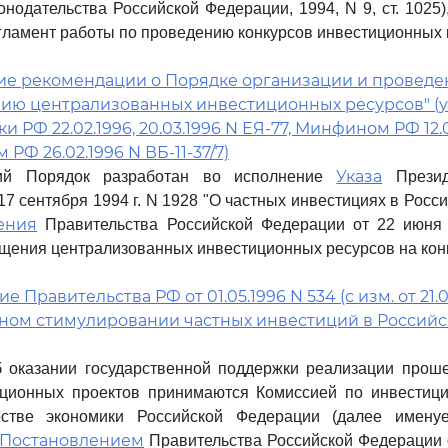
онодательства Российской Федерации, 1994, N 9, ст. 1025)
гламент работы по проведению конкурсов инвестиционных 
ие рекомендации о Порядке организации и проведе
ию централизованных инвестиционных ресурсов" (у
 РФ 22.02.1996, 20.03.1996 N ЕЯ-77, Минфином РФ 12.0
 РФ 26.02.1996 N ВБ-11-37/7)
Указа
щий Порядок разработан во исполнение
Презид
17 сентября 1994 г. N 1928 "О частных инвестициях в Росс
ения
Правительства Российской Федерации от 22 июня 
щения централизованных инвестиционных ресурсов на конк
 Правительства РФ от 01.05.1996 N 534 (с изм. от 21.0
ном стимулировании частных инвестиций в Россий
б оказании государственной поддержки реализации прош
иционных проектов принимаются Комиссией по инвестиц
стве экономики Российской Федерации (далее именуе
Постановлением
Правительства Российской Федерации о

» Task brief
Every word of the material above should be copied exactly; no pictures.

» Response area
онодательства Российской Федерации, 1994, N 9, ст. 1025)
гламент работы по проведению конкурсов инвестиционных 
ие рекомендации о Порядке организации и проведе
ию централизованных инвестиционных ресурсов" (у
 РФ 22.02.1996, 20.03.1996 N ЕЯ-77, Минфином РФ 12.0
 РФ 26.02.1996 N ВБ-11-37/7)
Указа
щий Порядок разработан во исполнение
Презид
17 сентября 1994 г. N 1928 "О частных инвестициях в Росс
ения
Правительства Российской Федерации от 22 июня 
щения централизованных инвестиционных ресурсов на конк
 Правительства РФ от 01.05.1996 N 534 (с изм. от 21.0
ном стимулировании частных инвестиций в Россий
б оказании государственной поддержки реализации прош
иционных проектов принимаются Комиссией по инвестиц
стве экономики Российской Федерации (далее именуе
Постановлением
Правительства Российской Федерации о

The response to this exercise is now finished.